For 55 million years horses – or their ancestors – have been running across this planet barefoot. In the process of wandering around foraging on the steppes or running from predators across the plains, they also abraded their hooves. It was a neat system. The lifestyle of the wild horse meant that generally the hoof growth equated to the wear. It was a natural balance. No trimmers. No farriers. Just a beautifully evolved system of natural hoof care.
Then along come homo sapiens who domesticated the horse, locked them in paddocks (or stables or yards) and prevented them moving sufficiently to wear their own hooves.
In confinement, the feet grew long and soft. They needed to be trimmed. Metal shoes were then applied to counter the sensitivities of soft-footed domestic horses.
And sure. A horse wearing a metal shoe can go pretty much anywhere. The shoes lift the sole clear of any challenging footing. But they also reduce the blood flow in the hoof. And they effectively sling the entire weight of the horse on its hoof wall which – technically – is its toe nail. No animal in the world has evolved to walk on its toe nails.
Metal shoes on horses are really for people. So that people can ride or drive horses over any kind of terrain. They are not actually good for horses.
Anybody with any empathy can understand that running around with metal attached to a horse’s hoof is a jarring experience. Humans wear rubber on the soles of their shoes to soften the impact of locomotion. Even then, jogging in specially designed running shoes, on bitumen, is not recommended – for people. It is recognized as being bad for human joints. So imagine how it must be for a horse in metal shoes on a hard surface.
Nowdays more and more people are realising that metal shoes are not good for horses. And this realization has seen the development of the barefoot trimming movement. Underpinning the barefoot approach – for many of us – is the idea that we need to look at the good wild horse hoof as a model.

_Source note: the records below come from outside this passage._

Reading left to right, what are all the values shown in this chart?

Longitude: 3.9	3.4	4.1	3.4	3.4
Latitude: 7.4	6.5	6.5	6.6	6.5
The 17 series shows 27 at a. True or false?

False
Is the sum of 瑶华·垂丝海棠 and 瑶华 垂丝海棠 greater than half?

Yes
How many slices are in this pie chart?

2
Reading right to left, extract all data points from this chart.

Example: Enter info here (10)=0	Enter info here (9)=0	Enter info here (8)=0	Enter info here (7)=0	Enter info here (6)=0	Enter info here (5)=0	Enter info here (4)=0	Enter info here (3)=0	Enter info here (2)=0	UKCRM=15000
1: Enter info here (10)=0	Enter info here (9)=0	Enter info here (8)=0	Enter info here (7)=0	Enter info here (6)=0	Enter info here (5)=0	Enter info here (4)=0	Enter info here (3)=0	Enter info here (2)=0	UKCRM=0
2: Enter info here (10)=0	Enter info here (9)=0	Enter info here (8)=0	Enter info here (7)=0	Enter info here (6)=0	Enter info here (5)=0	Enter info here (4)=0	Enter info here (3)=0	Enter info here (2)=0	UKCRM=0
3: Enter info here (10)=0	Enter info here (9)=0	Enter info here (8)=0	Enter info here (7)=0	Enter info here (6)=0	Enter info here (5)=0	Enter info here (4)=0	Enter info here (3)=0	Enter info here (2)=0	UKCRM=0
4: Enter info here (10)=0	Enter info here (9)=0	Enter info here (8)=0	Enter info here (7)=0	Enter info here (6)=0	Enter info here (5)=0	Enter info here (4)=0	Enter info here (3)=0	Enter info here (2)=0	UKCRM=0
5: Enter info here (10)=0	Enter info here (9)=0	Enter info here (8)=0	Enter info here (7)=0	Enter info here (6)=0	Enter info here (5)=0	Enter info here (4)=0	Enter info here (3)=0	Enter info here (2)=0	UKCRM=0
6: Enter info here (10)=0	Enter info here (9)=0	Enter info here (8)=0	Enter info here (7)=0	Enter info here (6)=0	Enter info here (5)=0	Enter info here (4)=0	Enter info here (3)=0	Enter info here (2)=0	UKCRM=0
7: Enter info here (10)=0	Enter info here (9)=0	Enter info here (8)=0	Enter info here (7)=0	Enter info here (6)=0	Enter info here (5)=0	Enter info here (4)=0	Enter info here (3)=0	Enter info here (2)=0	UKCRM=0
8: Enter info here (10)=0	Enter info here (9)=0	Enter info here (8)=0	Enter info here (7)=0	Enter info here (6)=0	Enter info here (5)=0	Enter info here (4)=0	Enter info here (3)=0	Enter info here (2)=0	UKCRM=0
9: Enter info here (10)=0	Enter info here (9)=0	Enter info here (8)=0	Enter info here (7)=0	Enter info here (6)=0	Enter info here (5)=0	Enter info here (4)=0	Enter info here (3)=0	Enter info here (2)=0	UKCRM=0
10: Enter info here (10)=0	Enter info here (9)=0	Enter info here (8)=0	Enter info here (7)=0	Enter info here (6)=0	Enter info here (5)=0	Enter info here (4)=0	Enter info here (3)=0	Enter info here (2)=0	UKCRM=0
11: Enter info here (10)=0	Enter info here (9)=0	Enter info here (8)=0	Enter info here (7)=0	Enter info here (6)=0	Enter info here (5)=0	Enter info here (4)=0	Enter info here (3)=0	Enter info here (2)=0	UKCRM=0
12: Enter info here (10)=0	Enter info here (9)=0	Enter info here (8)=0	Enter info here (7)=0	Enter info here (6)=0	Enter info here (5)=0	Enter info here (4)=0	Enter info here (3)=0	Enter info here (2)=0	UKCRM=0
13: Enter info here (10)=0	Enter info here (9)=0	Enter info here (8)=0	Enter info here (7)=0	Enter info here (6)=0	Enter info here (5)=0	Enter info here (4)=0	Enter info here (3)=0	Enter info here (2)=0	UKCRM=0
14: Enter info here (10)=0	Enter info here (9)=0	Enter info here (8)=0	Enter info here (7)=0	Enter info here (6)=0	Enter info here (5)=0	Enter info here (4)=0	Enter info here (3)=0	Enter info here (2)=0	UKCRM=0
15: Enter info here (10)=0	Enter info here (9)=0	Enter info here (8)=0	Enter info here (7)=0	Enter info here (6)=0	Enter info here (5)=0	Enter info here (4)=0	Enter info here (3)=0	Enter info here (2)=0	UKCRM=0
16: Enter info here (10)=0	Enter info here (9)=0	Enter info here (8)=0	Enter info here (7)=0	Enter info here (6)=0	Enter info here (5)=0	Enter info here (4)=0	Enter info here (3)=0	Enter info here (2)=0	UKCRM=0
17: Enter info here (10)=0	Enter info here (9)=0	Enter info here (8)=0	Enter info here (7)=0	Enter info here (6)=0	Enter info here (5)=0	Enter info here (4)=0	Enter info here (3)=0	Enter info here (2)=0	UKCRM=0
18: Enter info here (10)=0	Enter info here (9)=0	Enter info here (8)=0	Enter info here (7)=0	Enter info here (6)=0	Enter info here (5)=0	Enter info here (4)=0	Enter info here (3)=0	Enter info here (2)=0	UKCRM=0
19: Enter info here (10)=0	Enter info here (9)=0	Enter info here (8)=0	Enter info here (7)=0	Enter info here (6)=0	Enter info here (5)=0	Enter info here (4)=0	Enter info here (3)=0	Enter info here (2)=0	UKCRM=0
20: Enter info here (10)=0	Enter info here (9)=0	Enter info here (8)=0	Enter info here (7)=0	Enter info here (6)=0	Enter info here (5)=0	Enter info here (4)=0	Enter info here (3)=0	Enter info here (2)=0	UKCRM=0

But the reality is we are still refining the best way to trim a horse’s hoof. To make and keep the animal sound. And we are still learning what works in different footings and environments. Because the hooves of an Australian desert brumby are markedly different from the hooves of the wild horses in the lush regions of New Zealand’s Kaimanawa Ranges, or the wet environment of the French Carmargue. Or a mustang out in the Mojave desert.
It’s a continual conversation between Barefoot trimmers and the academics and clinicians who are studying this. How does the hoof work to dissipate concussion? Should we trim the bars and if so how much? How do we get a domestic horse to develop a digital cushion to match those found in the wild horses? How do we develop a healthy depth of sole? How do we improve capilliarisation in the lateral cartileges? What triggers the haemodynamic shock absorption system?
There are so many unknowns. So much we need to know to better inform our Barefoot trimming practices. Which is why it is essential that the conversation remains open and ongoing.
The very idea that any single person has developed ‘THE’ best trim is – in my view – arrogant. It ignores the history of trimming as a method and the fact that horses have self trimmed for millions of years. It is also premature, given the mysteries that remain unsolved in relation to the physiology and functional anatomy of the equine digit.
It is not possible to copyright a Barefoot trimming method. Copyright law does not protect methods. Certain “trim gurus” around the globe have prescribed their parameters for a Bare hoof trim, and then claimed they are the owner of the copyright in the method – usually as an attempt to monetize their idea. Fortunately, it is not possible to copyright a trimming method, so we are all free to develop these methods and to evolve and develop our own styles.
We need to remain open to the emerging science. We need to look at what other Barefoot trimmers from other backgrounds, and other farriers are doing. We need to look at how the horses they are trimming move. We need to observe what works for the horse, and what doesn’t, and we need to tailor our trims accordingly.